When we are around a horse who trusts us (and whom we trust), there is a palpable sense of heart expansion. Of feeling that all is well. Even if the rest of our lives are crumbling around our boots, being in the presence of a beloved horse (well, for us folks of the horsey persuasion, just about any horse) can reassure us and give us a place to feel the ground under our feet and a renewed sense of strength. But even this good stuff can create a place where pressure can build. We put pressure on ourselves to achieve that goal, and we inadvertently put pressure on the horse to start trusting. It may be a subtle or quiet pressure, but it’s still pressure.

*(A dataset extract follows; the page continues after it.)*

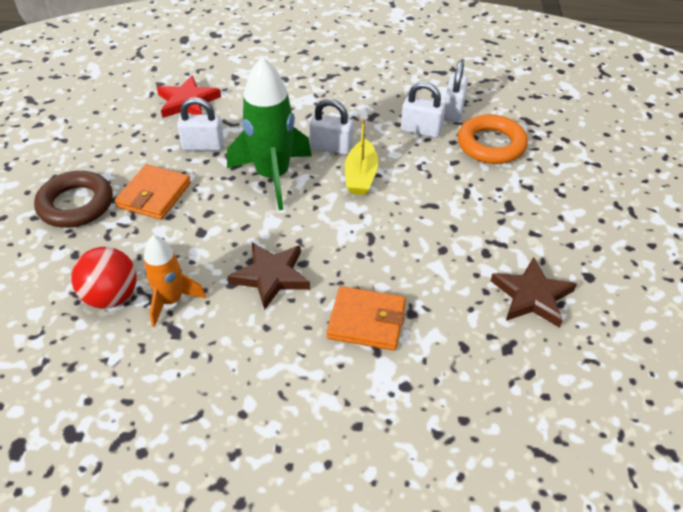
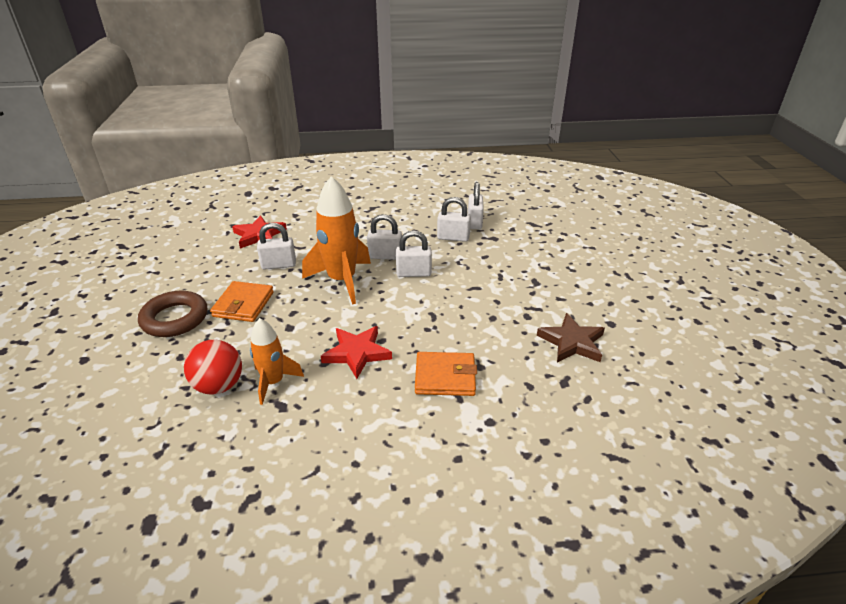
camera: 10 degrees left, 10 degrees down
(271, 276) = (357, 353): brown star -> red star
(273, 176) = (342, 281): green rocket -> orange rocket
(361, 176) = (413, 273): yellow boat -> white padlock
(491, 145) = (509, 242): orange ring -> none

If we strive to establish trust, if it’s our main focus, we sometimes not only miss a bunch of good stuff the horse may offer, but also, may mistake compliance, dissociation, or lack of movement for trust. Then, when things go haywire—or as my UK friends like to say, “pear-shaped”—we’re at a loss as to what happened.
Here’s the bare bones of it, from my perspective. I’ve found that if I focus on how I can more fully trust myself, whether my horse trusts me or not becomes less of an urgent issue. This, in turn, drops the pressure across the board. I would like my horse to feel good about what we’re doing. I’d like her to understand it fully. I’d like her to be physically and mentally comfortable.
But whether she trusts me or not is, after all, not up to me. That’s a state each horse (or human) must come to themselves. Whether it’s self-achieved or granted to us by our horse, trust is a way of going through our lives. It can’t be forced. And the guardianship of the trust with which the horse gifts us (just as the guardianship of trust in ourselves) is a daily practice.
One of my fundamental operating principles is that if the horse feels good about our interactions, then so do I. I will spend the rest of my days finding out how to present and teach so that I least interfere with a horse’s capacity to feel good—quieter, more at peace, and less worried about life in general.